# WHAT TO PRODUCE
Omit the images and return the remaining entries unchanged.
···
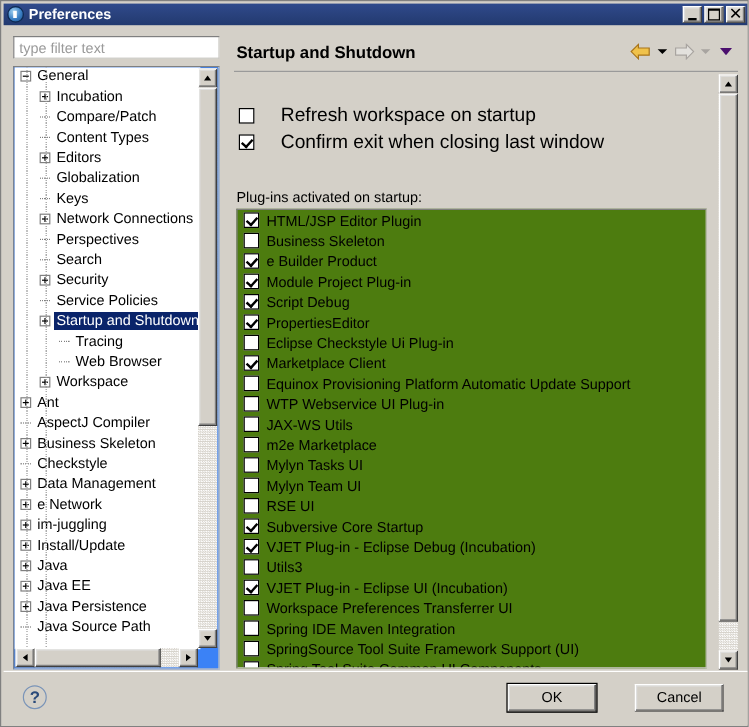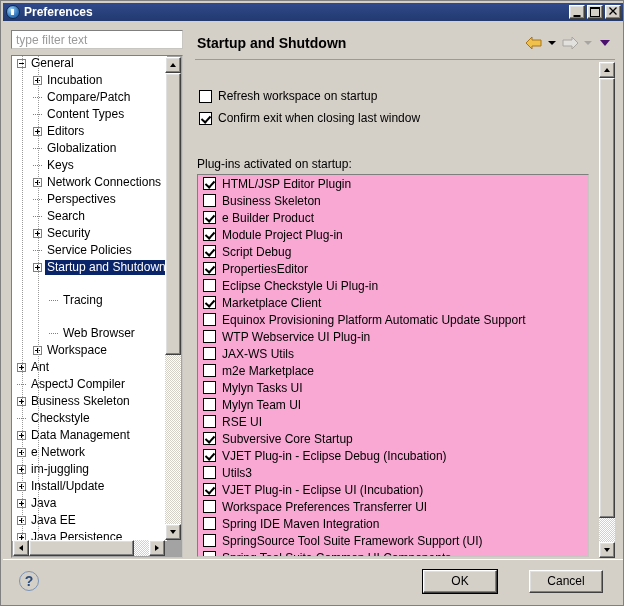--- a/index.html
+++ b/index.html
@@ -132,7 +132,7 @@
     position: absolute;
     left: 3px; top: 27px;
     width: 172px; height: 503px;
-    background: #a3a3a3;
+    background: #3b82f6;
     border: 1px solid #7f7f7f;
     border-right-color: #c8c6c0;
     border-bottom-color: #c8c6c0;

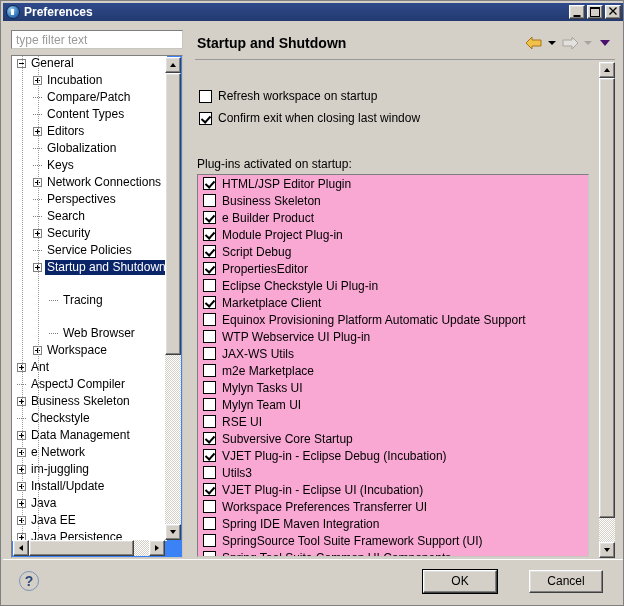--- a/index.html
+++ b/index.html
@@ -322,11 +322,11 @@
 
   .cbrow {
     position: absolute;
-    font-size: 12px;
+    font-size: 16px;
     white-space: nowrap;
     display: flex;
     align-items: center;
-    gap: 6px;
+    gap: 22px;
   }
   .cbx {
     width: 13px; height: 13px;

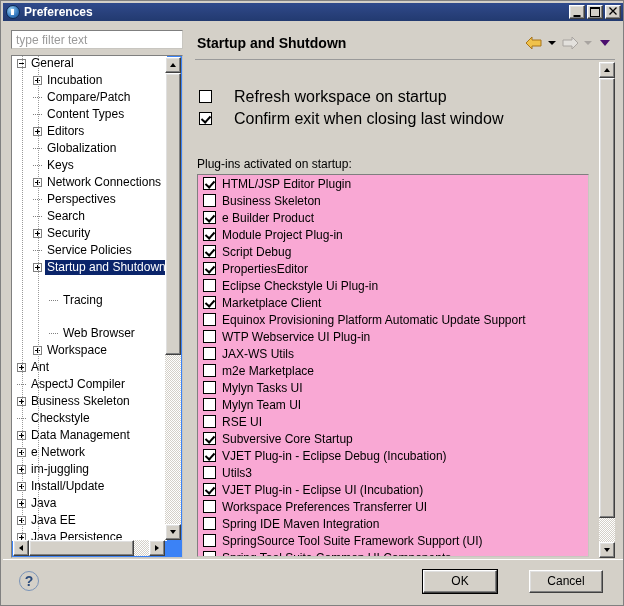--- a/index.html
+++ b/index.html
@@ -359,7 +359,7 @@
     left: 2px; top: 112px;
     width: 392px;
     height: 383px;
-    background: #f9a8d4;
+    background: #4d7c0f;
     border: 1px solid #7f7f7f;
     border-right-color: #c8c6c0;
     border-bottom-color: #c8c6c0;

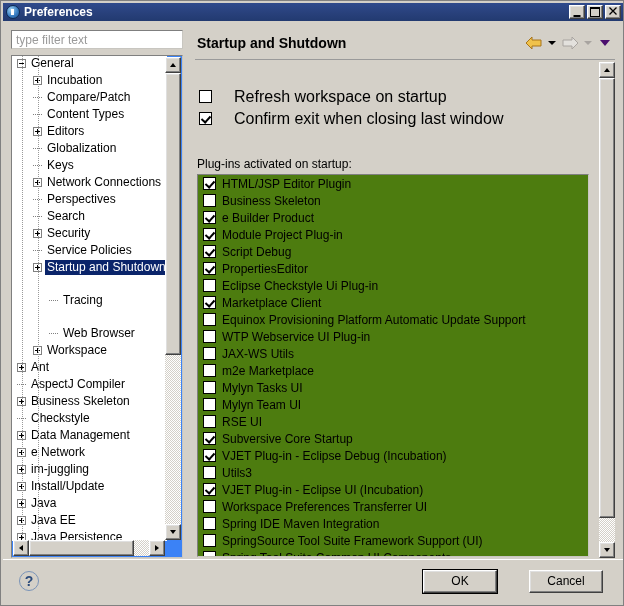--- a/index.html
+++ b/index.html
@@ -215,7 +215,7 @@
   }
   .ind0 { padding-left: 5px; }
   .ind1 { padding-left: 21px; }
-  .ind2 { padding-left: 37px; margin-top: 16px; }
+  .ind2 { padding-left: 37px; }
 
   
   .sb-v {

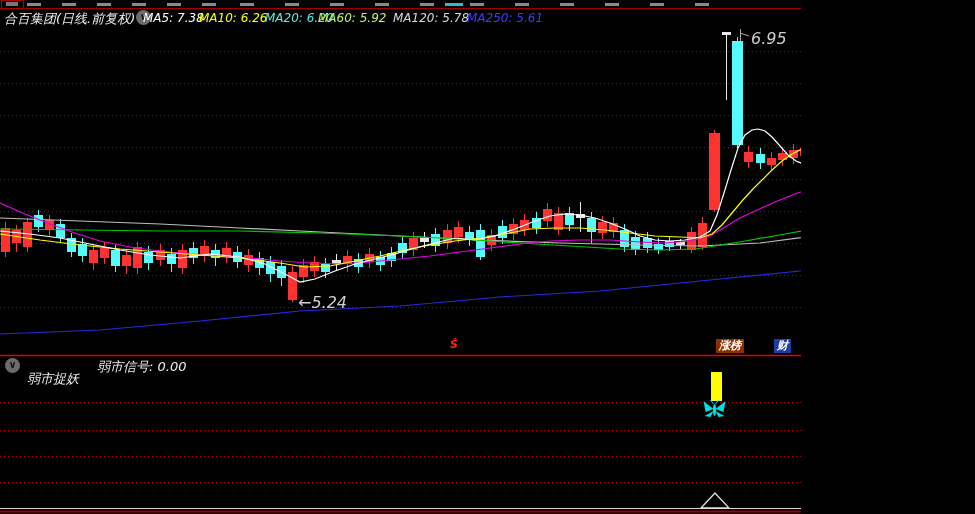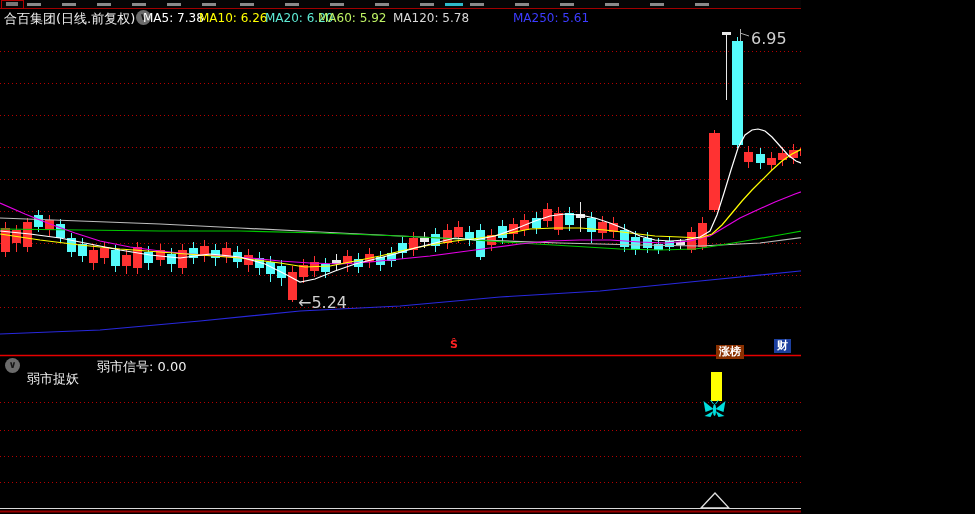--- a/index.html
+++ b/index.html
@@ -4,7 +4,7 @@
 <style>
   html,body{margin:0;padding:0;background:#000;}
   #app{position:relative;width:801px;height:514px;background:#000;overflow:hidden;
-       font-family:"DejaVu Sans","Liberation Sans",sans-serif;}
+       font-family:"DejaVu Sans","Liberation Sans",sans-serif;font-style:italic;}
   
   #topstrip{position:absolute;left:0;top:0;width:975px;height:8px;background:#050505;
             border-bottom:1px solid #a00000;z-index:5;}

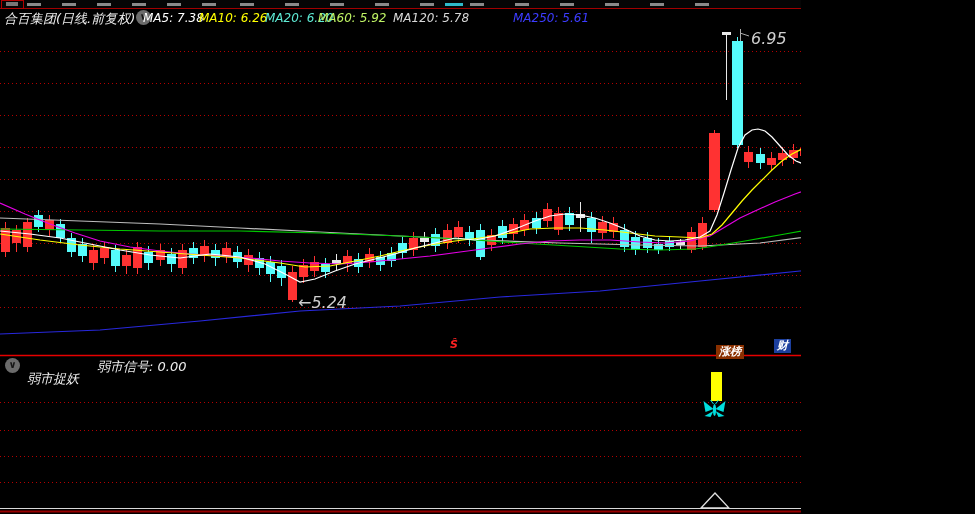--- a/index.html
+++ b/index.html
@@ -82,7 +82,7 @@
     <span class="ma" style="left: 265px; color: #5eead4;">MA20: 6.20</span>
     <span class="ma" style="left: 318px; color: #bef264;">MA60: 5.92</span>
     <span class="ma" style="left: 393px; color: rgb(216, 216, 216);">MA120: 5.78</span>
-    <span class="ma" style="left: 467px; color: rgb(60, 60, 255); padding-left: 46px;">MA250: 5.61</span>
+    <span class="ma" style="left: 467px; color: rgb(60, 60, 255);">MA250: 5.61</span>
   </div>
 
   <svg id="chart-svg" width="975" height="514" viewBox="0 0 975 514">

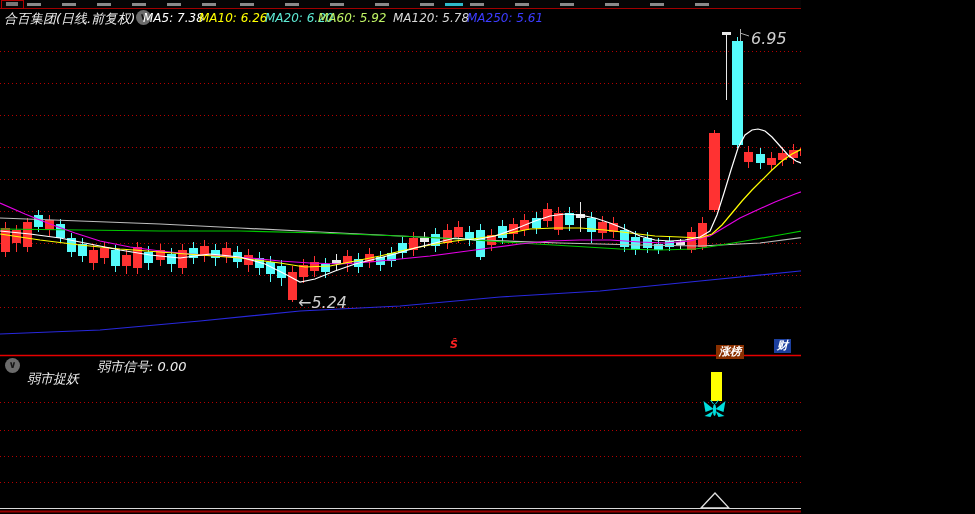--- a/index.html
+++ b/index.html
@@ -30,7 +30,7 @@
   #evt{position:absolute;left:450px;top:338px;color:#ff2222;font-size:11px;font-weight:bold;z-index:4;}
   .badge{position:absolute;top:339px;height:14px;line-height:14px;font-size:11px;font-weight:bold;
          color:#fff;padding:0 3px;z-index:4;white-space:nowrap;}
-  #badge0{left:716px;margin-top:6px;}
+  #badge0{left:716px;}
   #badge1{left:774px;}
   #indhead{position:absolute;left:0;top:356px;width:400px;height:18px;z-index:4;}
   #chev2{left:5px;top:2px;}

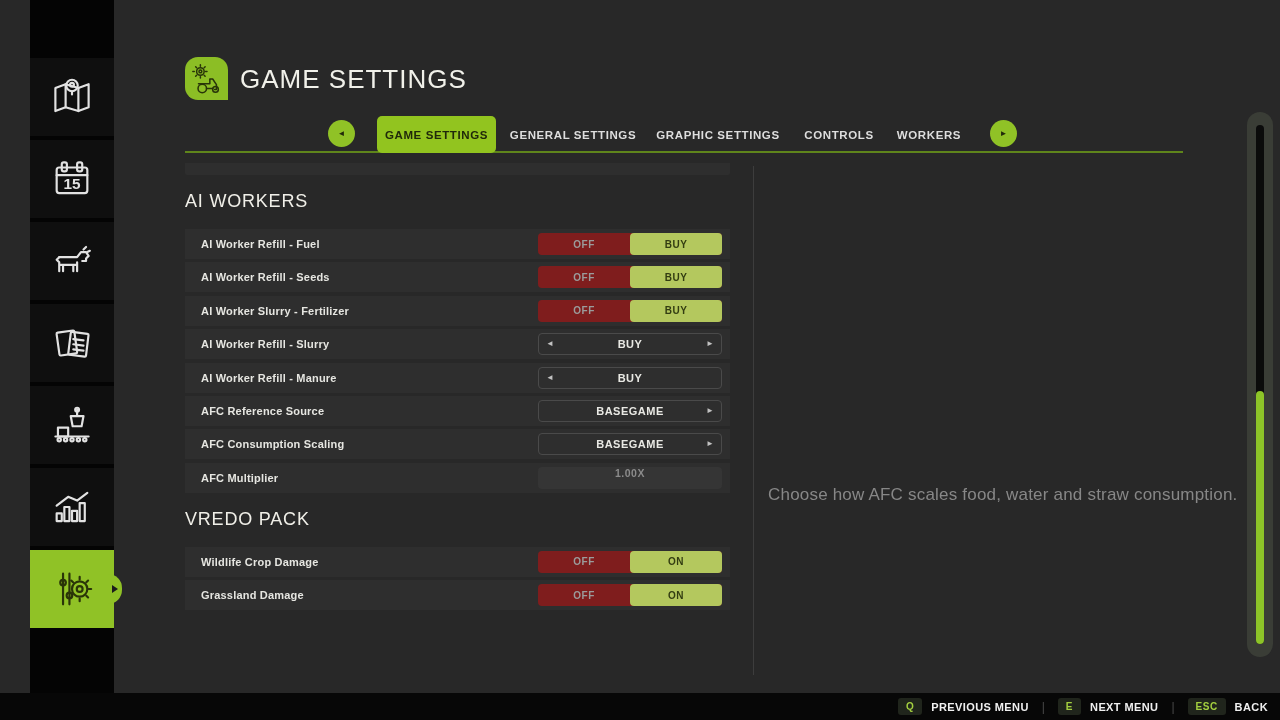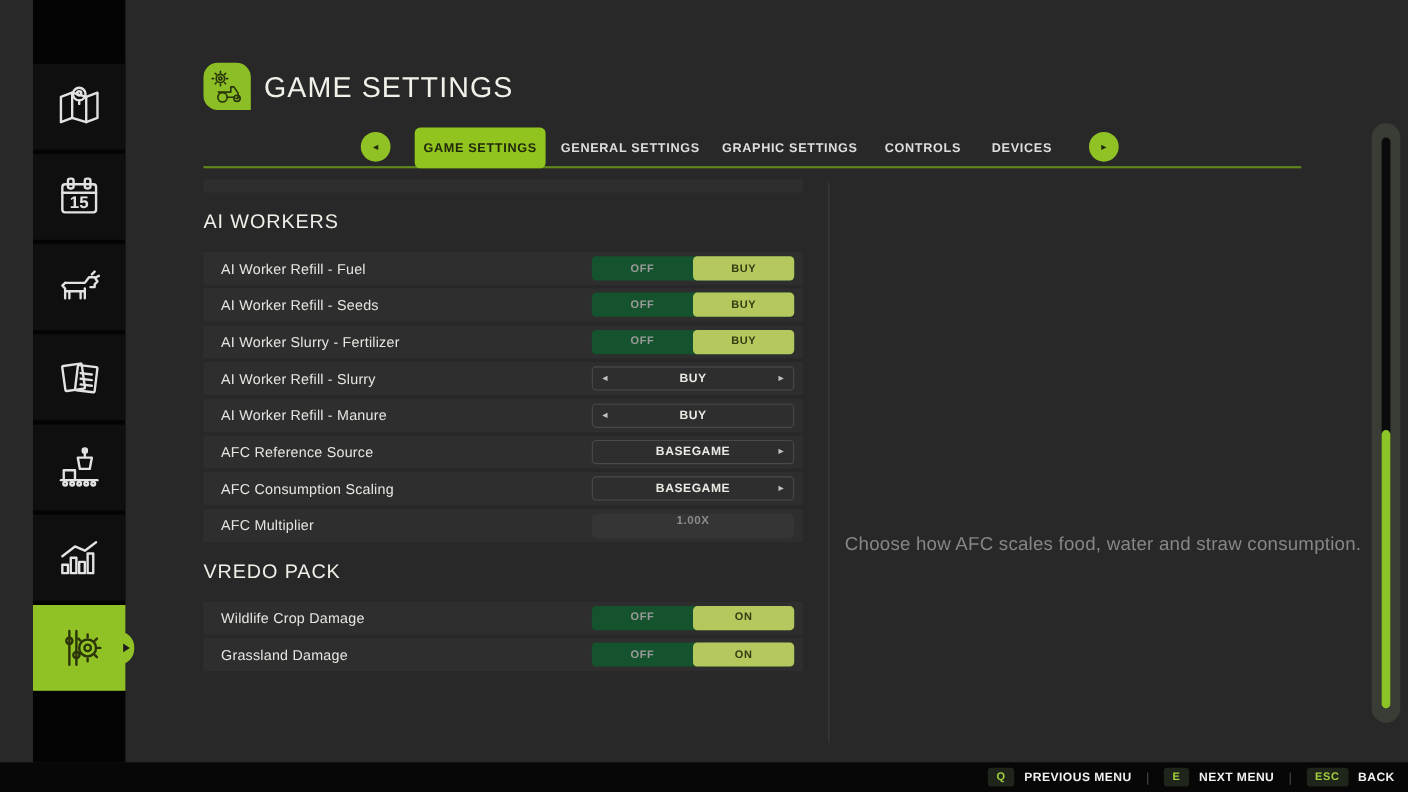--- a/index.html
+++ b/index.html
@@ -173,7 +173,7 @@
 <button class="tab" style="left:573px">GENERAL SETTINGS</button>
 <button class="tab" style="left:718px">GRAPHIC SETTINGS</button>
 <button class="tab" style="left:839px">CONTROLS</button>
-<button class="tab" style="left:929px">DEVICES</button>
+<button class="tab" style="left:929px">WORKERS</button>
 <button class="tab-circle right">
   <span>►</span>
 </button>

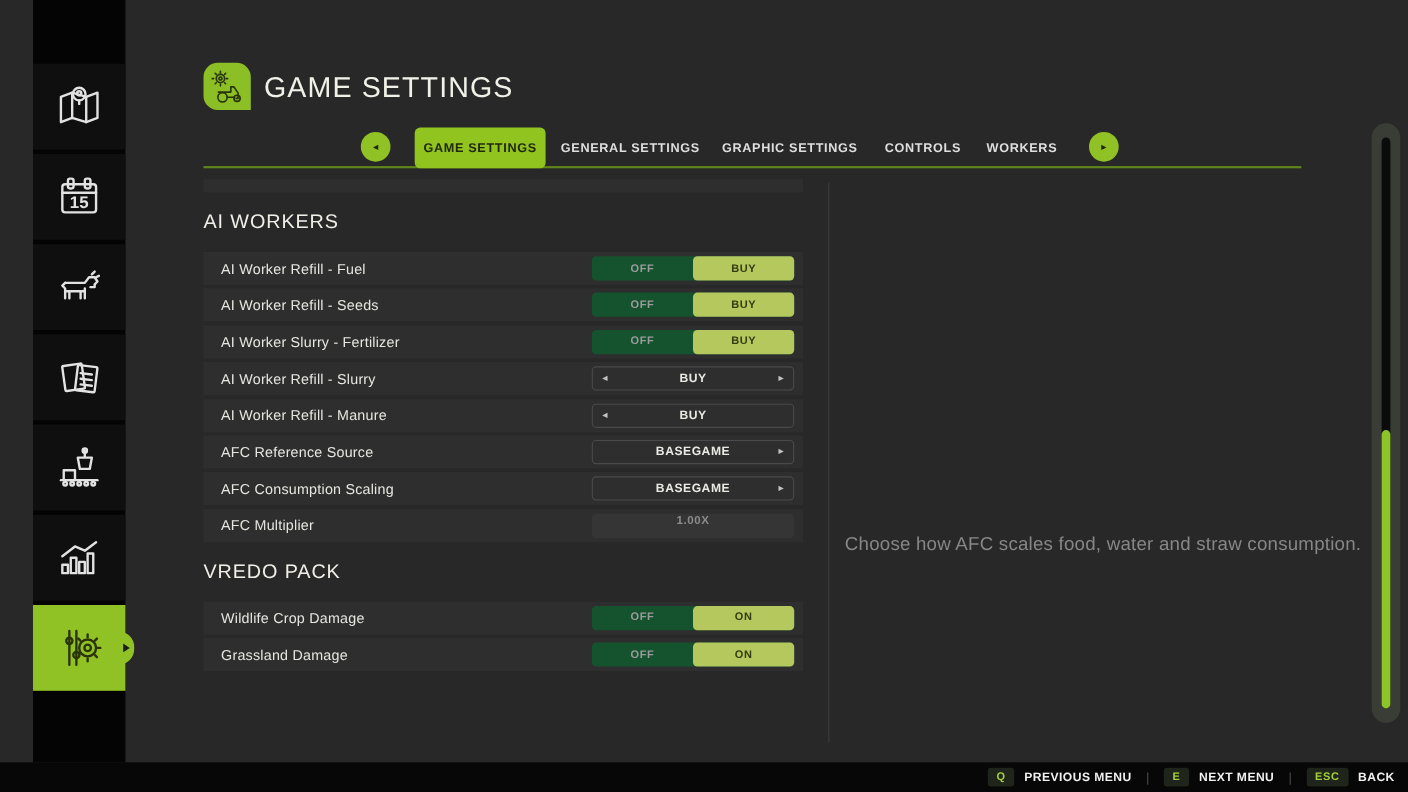--- a/index.html
+++ b/index.html
@@ -46,7 +46,7 @@
                    color:#f0efe8; letter-spacing:0.8px; font-weight:400; }
   .row { height:30px; margin-bottom:3.4px; background:#2e2e2e; display:flex; align-items:center;
          justify-content:space-between; padding:0 8px 0 16px; }
-  .row-label { font-size:13px; font-weight:normal; color:#e6e6e1; letter-spacing:0.2px; }
+  .row-label { font-size:11px; font-weight:bold; color:#e6e6e1; letter-spacing:0.2px; }
 
   .ctrl { width:184px; height:22px; position:relative; display:flex; }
···
# ANSWER SECTION
--- a/index.html
+++ b/index.html
@@ -132,7 +132,7 @@
     position: absolute;
     left: 3px; top: 27px;
     width: 172px; height: 503px;
-    background: #a3a3a3;
+    background: #3b82f6;
     border: 1px solid #7f7f7f;
     border-right-color: #c8c6c0;
     border-bottom-color: #c8c6c0;

--- a/index.html
+++ b/index.html
@@ -322,11 +322,11 @@
 
   .cbrow {
     position: absolute;
-    font-size: 12px;
+    font-size: 16px;
     white-space: nowrap;
     display: flex;
     align-items: center;
-    gap: 6px;
+    gap: 22px;
   }
   .cbx {
     width: 13px; height: 13px;

--- a/index.html
+++ b/index.html
@@ -359,7 +359,7 @@
     left: 2px; top: 112px;
     width: 392px;
     height: 383px;
-    background: #f9a8d4;
+    background: #4d7c0f;
     border: 1px solid #7f7f7f;
     border-right-color: #c8c6c0;
     border-bottom-color: #c8c6c0;

--- a/index.html
+++ b/index.html
@@ -215,7 +215,7 @@
   }
   .ind0 { padding-left: 5px; }
   .ind1 { padding-left: 21px; }
-  .ind2 { padding-left: 37px; margin-top: 16px; }
+  .ind2 { padding-left: 37px; }
 
   
   .sb-v {

--- a/index.html
+++ b/index.html
@@ -4,7 +4,7 @@
 <style>
   html,body{margin:0;padding:0;background:#000;}
   #app{position:relative;width:801px;height:514px;background:#000;overflow:hidden;
-       font-family:"DejaVu Sans","Liberation Sans",sans-serif;}
+       font-family:"DejaVu Sans","Liberation Sans",sans-serif;font-style:italic;}
   
   #topstrip{position:absolute;left:0;top:0;width:975px;height:8px;background:#050505;
             border-bottom:1px solid #a00000;z-index:5;}

--- a/index.html
+++ b/index.html
@@ -82,7 +82,7 @@
     <span class="ma" style="left: 265px; color: #5eead4;">MA20: 6.20</span>
     <span class="ma" style="left: 318px; color: #bef264;">MA60: 5.92</span>
     <span class="ma" style="left: 393px; color: rgb(216, 216, 216);">MA120: 5.78</span>
-    <span class="ma" style="left: 467px; color: rgb(60, 60, 255); padding-left: 46px;">MA250: 5.61</span>
+    <span class="ma" style="left: 467px; color: rgb(60, 60, 255);">MA250: 5.61</span>
   </div>
 
   <svg id="chart-svg" width="975" height="514" viewBox="0 0 975 514">

--- a/index.html
+++ b/index.html
@@ -30,7 +30,7 @@
   #evt{position:absolute;left:450px;top:338px;color:#ff2222;font-size:11px;font-weight:bold;z-index:4;}
   .badge{position:absolute;top:339px;height:14px;line-height:14px;font-size:11px;font-weight:bold;
          color:#fff;padding:0 3px;z-index:4;white-space:nowrap;}
-  #badge0{left:716px;margin-top:6px;}
+  #badge0{left:716px;}
   #badge1{left:774px;}
   #indhead{position:absolute;left:0;top:356px;width:400px;height:18px;z-index:4;}
   #chev2{left:5px;top:2px;}

--- a/index.html
+++ b/index.html
@@ -173,7 +173,7 @@
 <button class="tab" style="left:573px">GENERAL SETTINGS</button>
 <button class="tab" style="left:718px">GRAPHIC SETTINGS</button>
 <button class="tab" style="left:839px">CONTROLS</button>
-<button class="tab" style="left:929px">DEVICES</button>
+<button class="tab" style="left:929px">WORKERS</button>
 <button class="tab-circle right">
   <span>►</span>
 </button>

--- a/index.html
+++ b/index.html
@@ -46,7 +46,7 @@
                    color:#f0efe8; letter-spacing:0.8px; font-weight:400; }
   .row { height:30px; margin-bottom:3.4px; background:#2e2e2e; display:flex; align-items:center;
          justify-content:space-between; padding:0 8px 0 16px; }
-  .row-label { font-size:13px; font-weight:normal; color:#e6e6e1; letter-spacing:0.2px; }
+  .row-label { font-size:11px; font-weight:bold; color:#e6e6e1; letter-spacing:0.2px; }
 
   .ctrl { width:184px; height:22px; position:relative; display:flex; }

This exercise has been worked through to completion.